LISTEN
READ
Psalm 95:1-9
CONTEMPLATE
Welcome to Lent meditation and worship with Westside church. During this Lenten season, meet us here each day as we read scripture, worship and rest in the presence of God together. Know that as you listen today, you are doing so with others whether in the same space as you or not, and we pray that the Holy Spirit permeates the places we each find ourselves in right now.
Let us start today by clearing our minds and opening our hearts and minds to what the Lord wants to speak to us through His word today. Take a deep breath in and out. And another in and out.
Psalm 95:1-9
1 Come, let us worship in song, a joyful offering to the Eternal.
Shout! Shout with joy to the rock of our liberation.
2 Come face-to-face with God, and give thanks;
with loud and joyful voices, praise Him in songs.
3 For the Eternal is a great God,
and a great King, supreme over all gods.
4 Within His control are the very depths of the earth;
the mountaintops too—they all belong to Him.
5 The sea belongs to Him, for He created it—scooped and filled it—
with His hands He made the dry land—every valley and mountain.
6 Come, let us worship Him. Everyone bow down;
kneel before the Eternal who made us.
7 For He is our God
and we are His people, the flock of His pasture,
His sheep protected and nurtured by His hand.
Today, if He speaks, hear His voice.
8 “Don’t harden your hearts the way they did in the bitter uprising at Meribah
or like that day they complained in the wilderness of Massah.
9 Your ancestors tested Me,
wanted Me to prove Myself though they had seen that nothing was too great for Me.
Yesterday we read the story of when the Israelites were led into the wilderness and began complaining to Moses about the state of affairs as no-longer-enslaved peoples. They were unhappy and couldn’t fathom why Moses would take them out of Egypt. In Psalm 95 we read an echo of that story and some of the Lord’s response to that.

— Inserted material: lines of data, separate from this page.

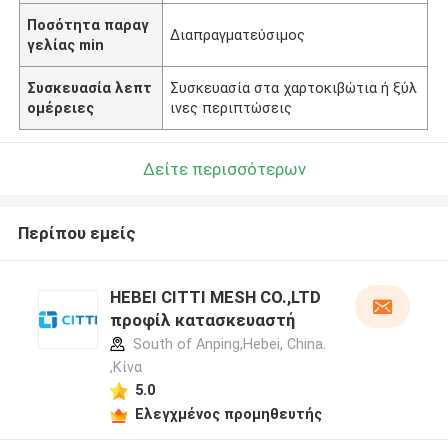
Ποσότητα παραγ
Διαπραγματεύσιμος
γελίας min
Συσκευασία λεπτ
Συσκευασία στα χαρτοκιβώτια ή ξύλ
ομέρειες
ινες περιπτώσεις
Δείτε περισσότερων
Περίπου εμείς
HEBEI CITTI MESH CO.,LTD
προφίλ κατασκευαστή
South of Anping,Hebei, China.
,Κίνα
5.0
Ελεγχμένος προμηθευτής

We should always approach God in thanksgiving and praise. We will always have an abundance of things to praise the Lord for and it will never run dry. So here the author of this Psalm shows us what it looks like to come before the Lord. They begin with a song of praise and joy for all he has done and who he is. He is a great God, the Creator of all, supreme over all Gods. And He is also our shepherd and we are his sheep. In all His might and power there is still gentleness and care for us as his flock. The Psalmist urges us to also listen for his voice and hear when he speaks, echoing Exodus 17.
The Israelites didn’t trust Moses and therefore didn’t trust what God was doing. They couldn’t see it. Their freedom. The way their Protector and Provider kept showing up for them. So they kept testing God. And here the Psalmist encourages us not to be like this. To not harden our hearts.
All this points to Jesus and listening for his voice. We ought not to harden our hearts towards Him. A hardened heart is a distrusting heart. And distrust is a difficult thing to overcome. Today let us keep our hearts soft and our ears open. We will trust that even when we can’t see and we can’t understand, we can trust that God is bigger and still at work. Talk to him about what you’re feeling and thinking and questioning. Turn your complaints into conversation, the way the Israelites were not able to.
PRAY
Enduring Presence, goal and guide, you go before and await our coming. Only our thirst compels us beyond complaint to conversation, beyond rejection to relationship. Pour your love into our hearts, that, refreshed and renewed, we may invite others to the living water given to us in Jesus Christ our Lord. Amen.